Everyone considers privacy to be an important quality in life. No one likes to see people peeping in the windows, or that weird kid from next door with his telescope out. Those people seem terrible and obnoxious, but what about the ones you don’t see, the ones you don’t know about? Who has access to your files, what do they know, and will you need data recovery or computer repair? The question on everyone’s mind is, “How much access does the FBI have to your computer?”
The FBI has always been able to intercept info and tap phone lines, but in October of 2001 George Bush signed the Patriot Act allowing the U.S. Government to access any kind of information about any person, just in case they might be a terrorist or linked to a terrorist. This means calls, emails, texts, and even your financial records, without “probable cause”.
The Camera
Probably the most shocking of all, the FBI has unlimited access to your web camera. According to the Washington Post, the FBI can access your camera (through the internet), whenever it likes, “without triggering the light that lets users know it is recording.” So, anyone who has a webcam, if you are reading this, you may be watched by the FBI right at this moment, and you couldn’t tell.
Network Hacks
That’s not all. The Washington Post also revealed other FBI techniques that are just as sinister. When tracking a suspect the FBI uses methods such as malicious software to track your activity on the web, your e-mail, and other similar information sources. Sometimes that malicious software takes a bite of your computer. Then it needs data recovery and computer repair. The FBI usually calls these terrible tools “network investigative techniques”. Some of the more powerful entities have the ability to download files, e-mails, documents, pictures, and more, without the user ever knowing. The report was rather extensive and a bit unnerving to see what lengths the FBI goes to find a suspect. They don’t call them the Federal Bureau of Investigation for nothing.

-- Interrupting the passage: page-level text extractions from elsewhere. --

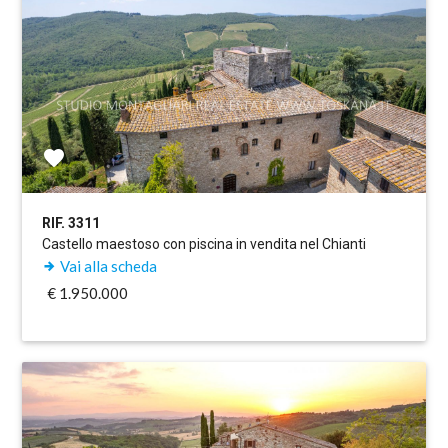
RIF. 3311
Castello maestoso con piscina in vendita nel Chianti
Vai alla scheda
€ 1.950.000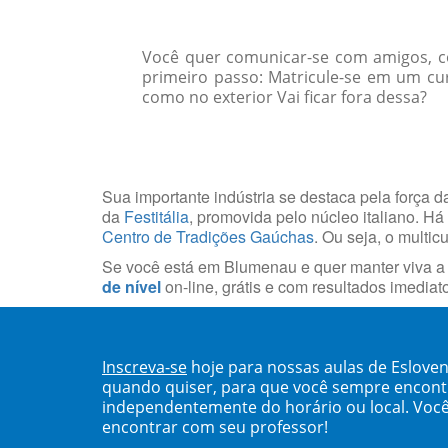
Você quer comunicar-se com amigos, col
primeiro passo: Matricule-se em um cur
como no exterior Vai ficar fora dessa?
Sua importante indústria se destaca pela força da
da
Festitália
, promovida pelo núcleo italiano. H
Centro de Tradições Gaúchas
. Ou seja, o multi
Se você está em Blumenau e quer manter viva a t
de nível
on-line, grátis e com resultados imediat
Inscreva-se
hoje para nossas aulas de Eslove
quando quiser, para que você sempre encont
independentemente do horário ou local. Você
encontrar com seu professor!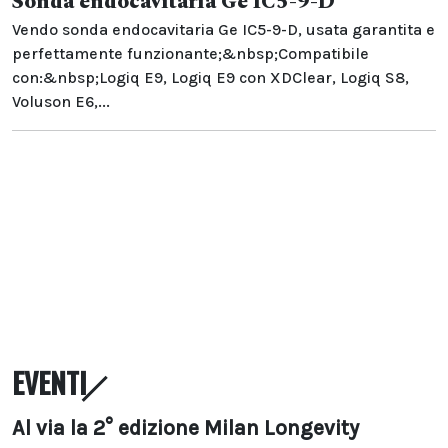
Sonda endocavitaria Ge IC5-9-D
Vendo sonda endocavitaria Ge IC5-9-D, usata garantita e
perfettamente funzionante;&nbsp;Compatibile
con:&nbsp;Logiq E9, Logiq E9 con XDClear, Logiq S8,
Voluson E6,...
EVENTI
Al via la 2° edizione Milan Longevity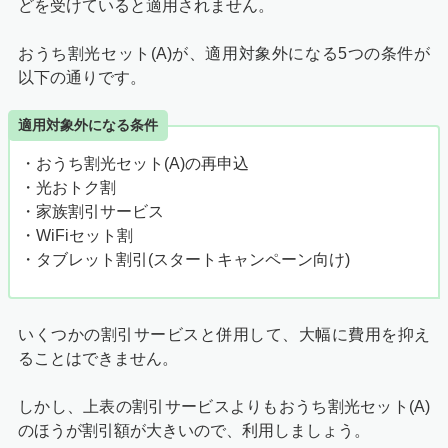
どを受けていると適用されません。
おうち割光セット(A)が、適用対象外になる5つの条件が
以下の通りです。
適用対象外になる条件
・おうち割光セット(A)の再申込
・光おトク割
・家族割引サービス
・WiFiセット割
・タブレット割引(スタートキャンペーン向け)
いくつかの割引サービスと併用して、大幅に費用を抑え
ることはできません。
しかし、上表の割引サービスよりもおうち割光セット(A)
のほうが割引額が大きいので、利用しましょう。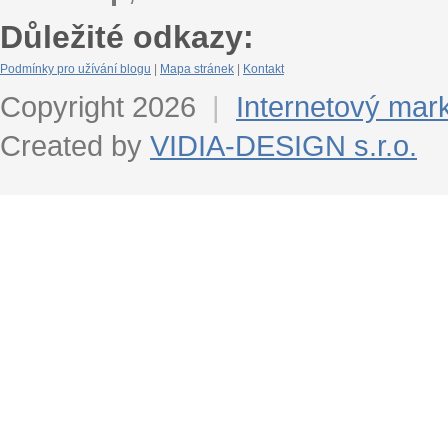
Důležité odkazy:
Podmínky pro užívání blogu
|
Mapa stránek
|
Kontakt
Copyright 2026
|
Internetový mar
Created by
VIDIA-DESIGN s.r.o.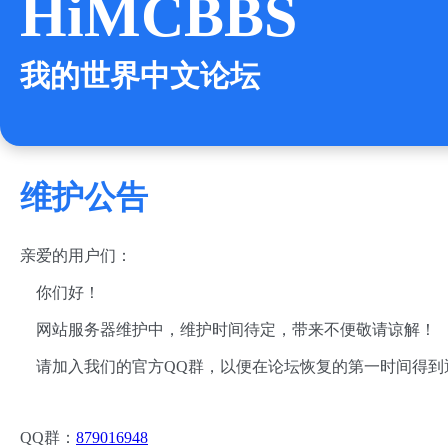
HiMCBBS
我的世界中文论坛
维护公告
亲爱的用户们：
你们好！
网站服务器维护中，维护时间待定，带来不便敬请谅解！
请加入我们的官方QQ群，以便在论坛恢复的第一时间得到
QQ群：
879016948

Generally the FBI generates easy phishing tricks, which is pretty common with scammers. Other U.S. diplomats have indicated that such techniques were few and far between, but their abilities, like activating webcams without the indicator light, have been advanced for years. The FBI have begun to push their constitutional boundaries as that take part in this massive unwarranted search and seizure, especially because they have no viable connection to any crime.
What the FBI now does with computers is essentially the same seizing someones entire house and making themselves well aquatinted with everything in it, even if they aren’t suspected of any crime. Those computer owners will probably need data recovery. In a recent investigation of “Mo”, a dark haired man with a foreign accent, federal magistrates approved a special case allowing the FBI to infiltrate “Mo’s” computer by less than legal means. The got special permission because of the nature of the case. Fortunately, a level headed magistrate denied an FBI request to send such software to another suspect in a separate investigation. The magistrate said that it was “extremely intrusive”, and violated their fourth amendment rights.

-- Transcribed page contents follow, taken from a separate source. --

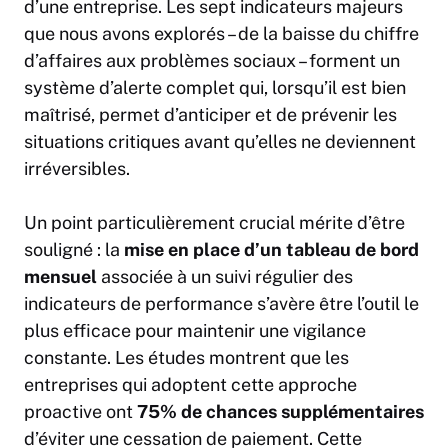
d’une entreprise. Les sept indicateurs majeurs
que nous avons explorés – de la baisse du chiffre
d’affaires aux problèmes sociaux – forment un
système d’alerte complet qui, lorsqu’il est bien
maîtrisé, permet d’anticiper et de prévenir les
situations critiques avant qu’elles ne deviennent
irréversibles.
Un point particulièrement crucial mérite d’être
souligné : la
mise en place d’un tableau de bord
mensuel
associée à un suivi régulier des
indicateurs de performance s’avère être l’outil le
plus efficace pour maintenir une vigilance
constante. Les études montrent que les
entreprises qui adoptent cette approche
proactive ont
75% de chances supplémentaires
d’éviter une cessation de paiement. Cette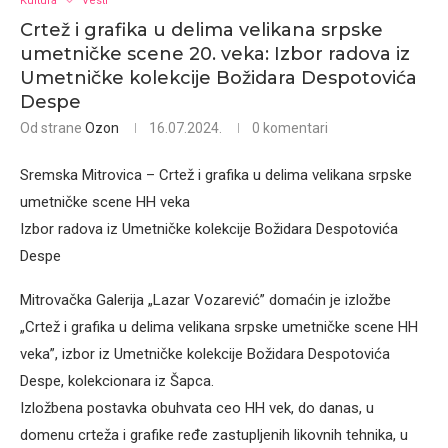
Kultura
Vesti
Crtež i grafika u delima velikana srpske
umetničke scene 20. veka: Izbor radova iz
Umetničke kolekcije Božidara Despotovića
Despe
Od strane
Ozon
16.07.2024.
0 komentari
Sremska Mitrovica – Crtež i grafika u delima velikana srpske
umetničke scene HH veka
Izbor radova iz Umetničke kolekcije Božidara Despotovića
Despe
Mitrovačka Galerija „Lazar Vozarević” domaćin je izložbe
„Crtež i grafika u delima velikana srpske umetničke scene HH
veka”, izbor iz Umetničke kolekcije Božidara Despotovića
Despe, kolekcionara iz Šapca.
Izložbena postavka obuhvata ceo HH vek, do danas, u
domenu crteža i grafike ređe zastupljenih likovnih tehnika, u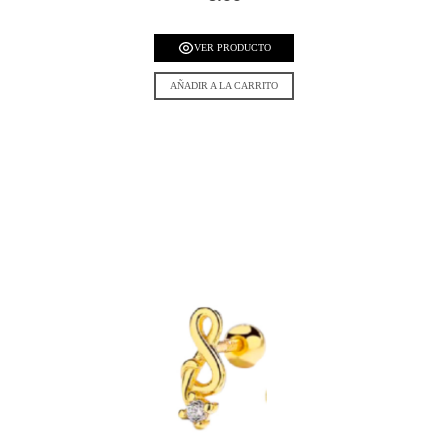
VER PRODUCTO
AÑADIR A LA CARRITO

A law professor even has some pointed things to say. Laura K. Donohue of Georgetown University review three cases of the FBI’s surveillance software, and their rulings. She said, “You can’t just go on a fishing expedition.” She followed up other statements by concluding, “There needs to be a nexus between the crime being alleged and the material to be seized. What they are doing here, though, is collecting everything.”

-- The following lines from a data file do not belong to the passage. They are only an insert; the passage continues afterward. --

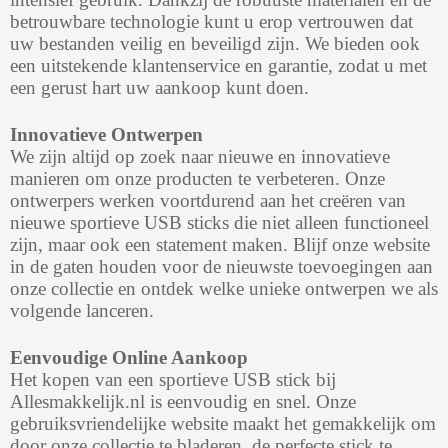
betrouwbare technologie kunt u erop vertrouwen dat
uw bestanden veilig en beveiligd zijn. We bieden ook
een uitstekende klantenservice en garantie, zodat u met
een gerust hart uw aankoop kunt doen.
Innovatieve Ontwerpen
We zijn altijd op zoek naar nieuwe en innovatieve
manieren om onze producten te verbeteren. Onze
ontwerpers werken voortdurend aan het creëren van
nieuwe sportieve USB sticks die niet alleen functioneel
zijn, maar ook een statement maken. Blijf onze website
in de gaten houden voor de nieuwste toevoegingen aan
onze collectie en ontdek welke unieke ontwerpen we als
volgende lanceren.
Eenvoudige Online Aankoop
Het kopen van een sportieve USB stick bij
Allesmakkelijk.nl is eenvoudig en snel. Onze
gebruiksvriendelijke website maakt het gemakkelijk om
door onze collectie te bladeren, de perfecte stick te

Marcus Thomas, former assistant director of the FBI’s Operational Technology Division, indicated that information collecting is more difficult than before because of the progress of technology. Now computers can hide their location, identity, and other details through software. Thomas went on to say, “Because of encryption and because targets are increasingly using mobile devices, law enforcement is realizing that more and more they’re going to have to be on the device — or in the cloud,” Thomas said, referring to remote storage services. “There’s the realization out there that they’re going to have to use these types of tools more and more.” These aren’t like data recovery tools, these are data snatching tools.
Mobile Devices
In 2006 ABC News reported that the FBI can listen to everything you say through your cell phone, even when it is turned off. They said that there was a court ruling about a “roving bug”. This bug gives the FBI the ability to activate a cell phone from a remote location, and transmit audio from its microphone to an FBI listening post. The only way to stop this, is to remove the battery. All the cell phone users with built in batteries should know what that means.
James Atkinson, a security constant told ABC News, “The FBI can access cell phones and modify them remotely without ever having to physically handle them.” Similar to the FBI the NSA has modified the Android OS code and put in their own code. That means the can turn on the microphone, camera, or GPS tracker at any time. They could even corrupt them so that you need mobile computer repair.
These things are only what we know about the FBI. Usually the government is like an iceberg; 90% of it is below the surface where you can’t see. So, “How much access does the FBI have to your computer?” Pretty much as much as it wants, by whatever means it deems necessary.